HOW TO COMPLETE THIS TASK - Your answer should be the lines of the data below that contain "None".

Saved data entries
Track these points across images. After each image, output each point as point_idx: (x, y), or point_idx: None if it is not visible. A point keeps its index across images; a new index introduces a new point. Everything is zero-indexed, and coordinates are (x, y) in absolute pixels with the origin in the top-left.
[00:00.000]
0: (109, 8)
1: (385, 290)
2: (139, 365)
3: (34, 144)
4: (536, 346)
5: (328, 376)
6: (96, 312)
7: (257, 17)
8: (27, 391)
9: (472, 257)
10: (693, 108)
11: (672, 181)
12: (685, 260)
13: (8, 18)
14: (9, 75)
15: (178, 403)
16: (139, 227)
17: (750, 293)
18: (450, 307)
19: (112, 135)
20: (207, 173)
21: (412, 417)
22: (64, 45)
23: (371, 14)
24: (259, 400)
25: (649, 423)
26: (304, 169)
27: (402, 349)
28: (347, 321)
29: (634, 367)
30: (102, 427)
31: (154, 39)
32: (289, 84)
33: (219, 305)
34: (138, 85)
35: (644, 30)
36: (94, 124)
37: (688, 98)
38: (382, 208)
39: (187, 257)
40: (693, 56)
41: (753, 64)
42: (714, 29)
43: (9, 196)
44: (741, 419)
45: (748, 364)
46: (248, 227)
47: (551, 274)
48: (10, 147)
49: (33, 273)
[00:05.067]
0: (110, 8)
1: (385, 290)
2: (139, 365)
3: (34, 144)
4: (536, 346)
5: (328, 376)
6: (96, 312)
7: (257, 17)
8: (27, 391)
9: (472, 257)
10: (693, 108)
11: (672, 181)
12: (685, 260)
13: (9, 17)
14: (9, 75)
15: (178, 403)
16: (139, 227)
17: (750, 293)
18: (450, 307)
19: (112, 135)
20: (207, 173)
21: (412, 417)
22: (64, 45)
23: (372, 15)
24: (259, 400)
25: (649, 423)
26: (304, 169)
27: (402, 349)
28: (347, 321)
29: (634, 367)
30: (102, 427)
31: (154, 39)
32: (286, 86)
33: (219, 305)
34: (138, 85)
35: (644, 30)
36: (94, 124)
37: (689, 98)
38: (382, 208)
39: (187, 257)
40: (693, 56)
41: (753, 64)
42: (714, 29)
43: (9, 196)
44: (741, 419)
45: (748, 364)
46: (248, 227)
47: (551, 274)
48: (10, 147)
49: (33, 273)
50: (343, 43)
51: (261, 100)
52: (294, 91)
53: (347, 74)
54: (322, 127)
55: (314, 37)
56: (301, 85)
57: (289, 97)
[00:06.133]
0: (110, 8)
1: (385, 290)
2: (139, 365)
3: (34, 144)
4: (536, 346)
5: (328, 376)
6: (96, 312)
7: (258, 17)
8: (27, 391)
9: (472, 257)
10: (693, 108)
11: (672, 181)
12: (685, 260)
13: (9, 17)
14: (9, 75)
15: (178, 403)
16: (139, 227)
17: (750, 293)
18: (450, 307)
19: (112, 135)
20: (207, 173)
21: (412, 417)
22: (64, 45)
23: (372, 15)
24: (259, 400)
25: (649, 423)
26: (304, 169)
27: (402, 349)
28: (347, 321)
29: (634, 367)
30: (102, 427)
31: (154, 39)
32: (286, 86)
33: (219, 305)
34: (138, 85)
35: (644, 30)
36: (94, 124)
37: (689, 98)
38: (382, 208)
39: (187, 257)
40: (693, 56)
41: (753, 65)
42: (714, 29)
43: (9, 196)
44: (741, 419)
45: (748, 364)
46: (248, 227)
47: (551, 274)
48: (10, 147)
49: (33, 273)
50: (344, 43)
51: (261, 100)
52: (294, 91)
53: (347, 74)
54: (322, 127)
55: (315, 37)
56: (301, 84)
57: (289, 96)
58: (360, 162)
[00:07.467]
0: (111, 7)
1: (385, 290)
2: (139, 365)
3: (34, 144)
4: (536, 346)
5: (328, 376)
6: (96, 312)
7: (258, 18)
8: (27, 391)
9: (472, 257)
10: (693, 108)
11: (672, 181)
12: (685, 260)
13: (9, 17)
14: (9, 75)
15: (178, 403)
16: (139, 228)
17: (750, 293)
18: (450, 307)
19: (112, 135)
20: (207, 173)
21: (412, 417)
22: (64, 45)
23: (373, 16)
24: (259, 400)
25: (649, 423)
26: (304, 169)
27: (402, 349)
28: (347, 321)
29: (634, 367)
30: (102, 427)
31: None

TASK RESPONSE -
Track these points across images. After each image, output each point as point_idx: (x, y), or point_idx: None if it is not visible. A point keeps its index across images; a new index introduces a new point. Everything is zero-indexed, and coordinates are (x, y) in absolute pixels with the origin in the top-left.
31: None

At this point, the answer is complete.